(Given information):

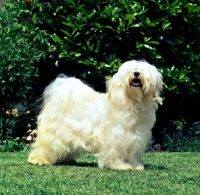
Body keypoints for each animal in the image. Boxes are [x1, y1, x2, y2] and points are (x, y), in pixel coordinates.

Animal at [27, 60, 162, 170]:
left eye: (142, 70)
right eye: (131, 70)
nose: (136, 73)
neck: (131, 103)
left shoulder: (135, 138)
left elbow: (132, 155)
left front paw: (135, 166)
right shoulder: (115, 138)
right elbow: (116, 153)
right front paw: (120, 166)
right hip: (53, 133)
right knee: (46, 146)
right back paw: (38, 160)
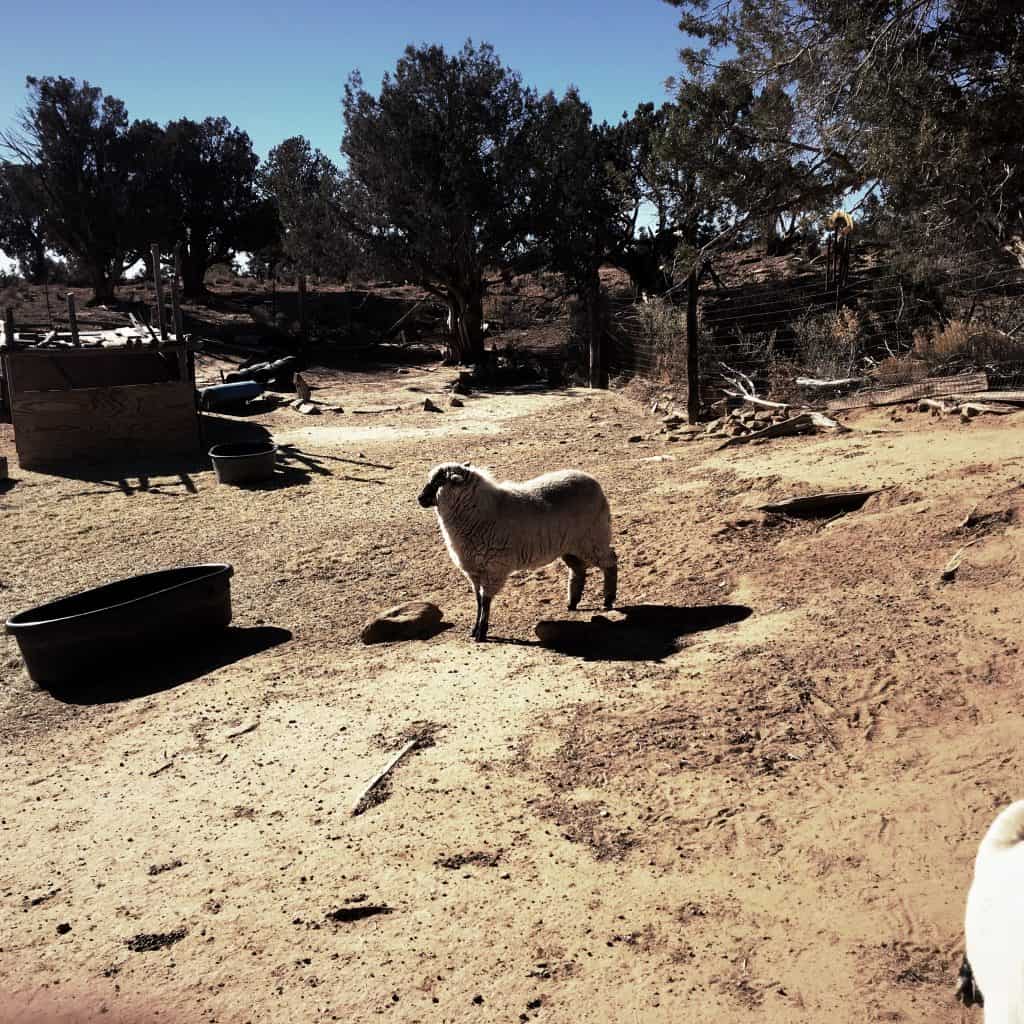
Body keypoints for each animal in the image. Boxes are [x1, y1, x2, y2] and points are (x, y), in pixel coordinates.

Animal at [417, 462, 618, 642]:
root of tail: (593, 481)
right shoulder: (474, 570)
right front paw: (474, 630)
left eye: (437, 482)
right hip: (570, 545)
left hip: (594, 537)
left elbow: (485, 602)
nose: (419, 498)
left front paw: (482, 632)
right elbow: (478, 601)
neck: (480, 512)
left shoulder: (494, 569)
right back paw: (573, 602)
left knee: (610, 561)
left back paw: (608, 599)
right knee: (578, 569)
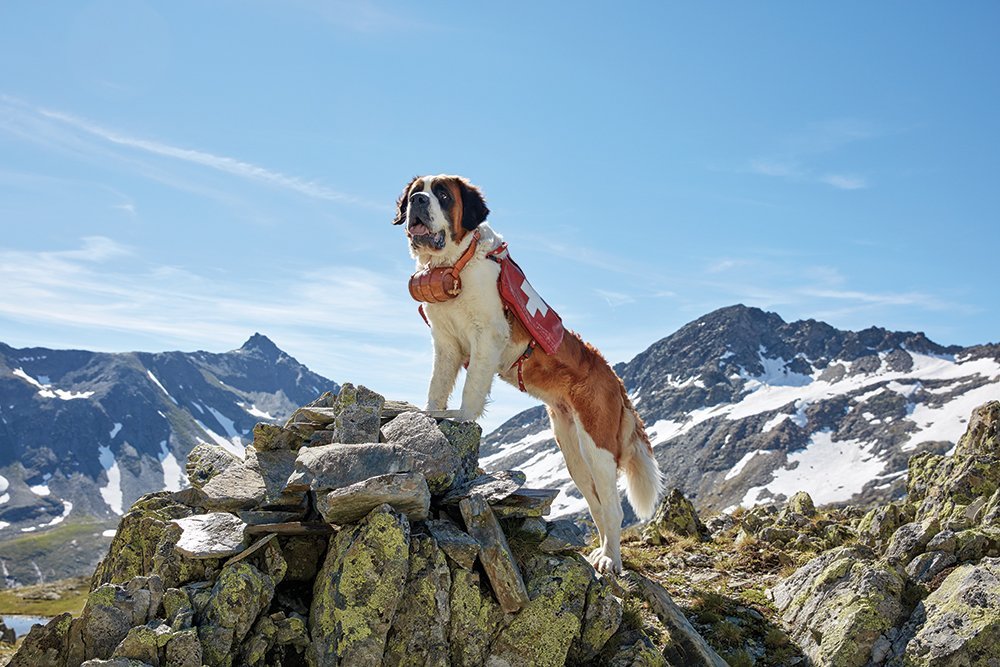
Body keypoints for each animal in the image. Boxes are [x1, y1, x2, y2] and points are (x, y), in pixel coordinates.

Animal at [392, 174, 664, 576]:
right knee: (598, 506)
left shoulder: (487, 335)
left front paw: (460, 417)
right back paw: (599, 552)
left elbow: (471, 389)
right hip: (572, 451)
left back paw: (610, 561)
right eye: (416, 192)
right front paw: (430, 413)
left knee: (613, 509)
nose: (419, 202)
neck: (455, 263)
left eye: (442, 194)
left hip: (596, 445)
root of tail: (615, 380)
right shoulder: (445, 343)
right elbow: (438, 385)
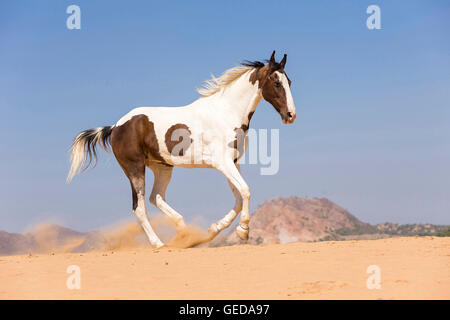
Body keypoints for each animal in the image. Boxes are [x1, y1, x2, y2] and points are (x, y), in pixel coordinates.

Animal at [67, 51, 298, 249]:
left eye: (289, 82)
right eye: (276, 82)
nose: (291, 115)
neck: (226, 112)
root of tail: (115, 127)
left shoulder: (232, 162)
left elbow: (240, 197)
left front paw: (214, 229)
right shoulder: (222, 163)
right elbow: (245, 191)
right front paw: (243, 231)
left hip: (162, 167)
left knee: (156, 197)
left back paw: (184, 232)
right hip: (135, 168)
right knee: (139, 207)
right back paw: (159, 243)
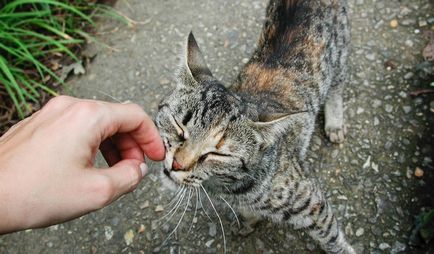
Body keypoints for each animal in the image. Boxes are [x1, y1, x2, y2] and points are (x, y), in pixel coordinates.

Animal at [154, 0, 354, 253]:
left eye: (218, 153)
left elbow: (332, 237)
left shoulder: (311, 202)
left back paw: (335, 121)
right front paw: (249, 221)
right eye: (180, 127)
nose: (177, 164)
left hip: (340, 51)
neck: (230, 187)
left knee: (337, 83)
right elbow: (249, 213)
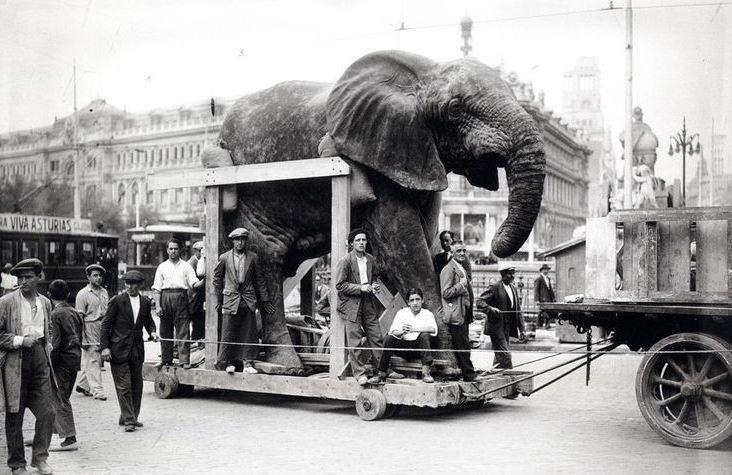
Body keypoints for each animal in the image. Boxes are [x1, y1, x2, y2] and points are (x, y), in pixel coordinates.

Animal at [203, 50, 548, 374]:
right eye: (454, 108)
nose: (489, 245)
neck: (422, 74)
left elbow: (419, 243)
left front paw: (406, 358)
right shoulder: (380, 160)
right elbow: (406, 250)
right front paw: (447, 368)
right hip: (254, 192)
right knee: (266, 261)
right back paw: (284, 366)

(Task prompt):
Leaving out all pictures, set down exactly the lines of the material above, from the line with "right hip: (572, 451)" to the line with "left eye: (218, 153)" inclusive, and no others.

(Solved exercise):
right hip: (572, 451)
left back paw: (610, 561)
right eye: (416, 192)
right front paw: (430, 413)
left knee: (613, 509)
nose: (419, 202)
neck: (455, 263)
left eye: (442, 194)
left hip: (596, 445)
root of tail: (615, 380)
right shoulder: (445, 343)
right elbow: (438, 385)
Body keypoints for each animal in the image. Boxes are [x1, y1, x2, y2] and points are (x, y), in pixel coordinates.

Animal at [67, 51, 298, 249]:
left eye: (289, 82)
right eye: (276, 82)
nose: (291, 115)
neck: (226, 112)
root of tail: (115, 127)
left shoulder: (232, 162)
left elbow: (240, 197)
left front paw: (214, 229)
right shoulder: (222, 163)
right elbow: (245, 191)
right front paw: (243, 231)
left hip: (162, 167)
left knee: (156, 197)
left back paw: (184, 232)
right hip: (135, 168)
right knee: (139, 207)
right back paw: (159, 243)
Body keypoints for each animal in the image. Boxes are [x1, y1, x2, y2] and points are (x, y), in pixel coordinates.

Animal at [154, 0, 354, 253]:
left eye: (218, 153)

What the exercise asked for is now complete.